3) Change the PEEP.  You can either increase or decrease.  If you have a suspicion that the patient is over or under distended, go towards optimal distention, but if unsure it is ok to guess.  Usually we go by increments of 2 cm H2O.  Wait about 20-30 seconds on the new PEEP.

4) Measure a new plateau pressure and calculate a new DP.  At each step, write down the BP and SpO2 as well to ensure you are not generating decreased cardiac preload or derecruitment/hypoxia (keep in mind that due to pulse ox lag, you may not see hypoxia for up to a few minutes).  
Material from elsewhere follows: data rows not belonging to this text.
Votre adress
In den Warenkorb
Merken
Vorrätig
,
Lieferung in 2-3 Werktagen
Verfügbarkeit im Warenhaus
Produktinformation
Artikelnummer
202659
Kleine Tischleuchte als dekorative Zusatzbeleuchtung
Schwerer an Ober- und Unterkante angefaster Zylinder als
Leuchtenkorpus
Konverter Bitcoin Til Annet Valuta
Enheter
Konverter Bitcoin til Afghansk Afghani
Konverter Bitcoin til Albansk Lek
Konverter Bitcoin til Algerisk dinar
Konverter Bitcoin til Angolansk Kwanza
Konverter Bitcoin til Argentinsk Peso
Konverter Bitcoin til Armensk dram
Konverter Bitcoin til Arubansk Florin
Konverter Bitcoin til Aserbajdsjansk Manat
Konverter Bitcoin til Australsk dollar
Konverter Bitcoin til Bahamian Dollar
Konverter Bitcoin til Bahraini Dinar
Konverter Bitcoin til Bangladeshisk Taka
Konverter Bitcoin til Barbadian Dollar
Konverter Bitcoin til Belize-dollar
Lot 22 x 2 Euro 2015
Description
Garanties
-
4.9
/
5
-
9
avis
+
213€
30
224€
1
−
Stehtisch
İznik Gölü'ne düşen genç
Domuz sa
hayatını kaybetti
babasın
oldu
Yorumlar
5) Repeat at a few different PEEP levels.  Typically in more unstable patients who may not tolerate aggressive vent changes you may only want to check 2-3 levels of PEEP.  In more stable patients or if concern for ongoing lung injury is high, you might check up to 5-6 different levels of PEEP.  Please note that some COVID ARDS patients are so unstable that they will not tolerate any derecruitment, and this manuever should not be used in those patients as they could desaturate during the titration.

 

Once you have all of your data, consider changing to whichever PEEP level gives the lowest driving pressure.  Keep in mind that while data from a PEEP titration can be very useful, it is only one data point and should be considered in combination with blood pressure, volume status, CXR findings, habitus, FiO2 weaning, and other factors.  PEEP titrations should be reperformed periodically (usually daily in most semi-stable ICU patients, more often in unstable patients).  it is also recommended to write a note in the chart with your initial vent settings, data from the titration, and settings upon termination of the titration -- and call your RT if you changed the vent settings.

 

Bottom Line: PEEP titration (aka Driving Pressure titration) aims to identify the PEEP level where (PPlat - PEEP) is minimal and may help reduce risk of ongoing lung injury in ventilated patients.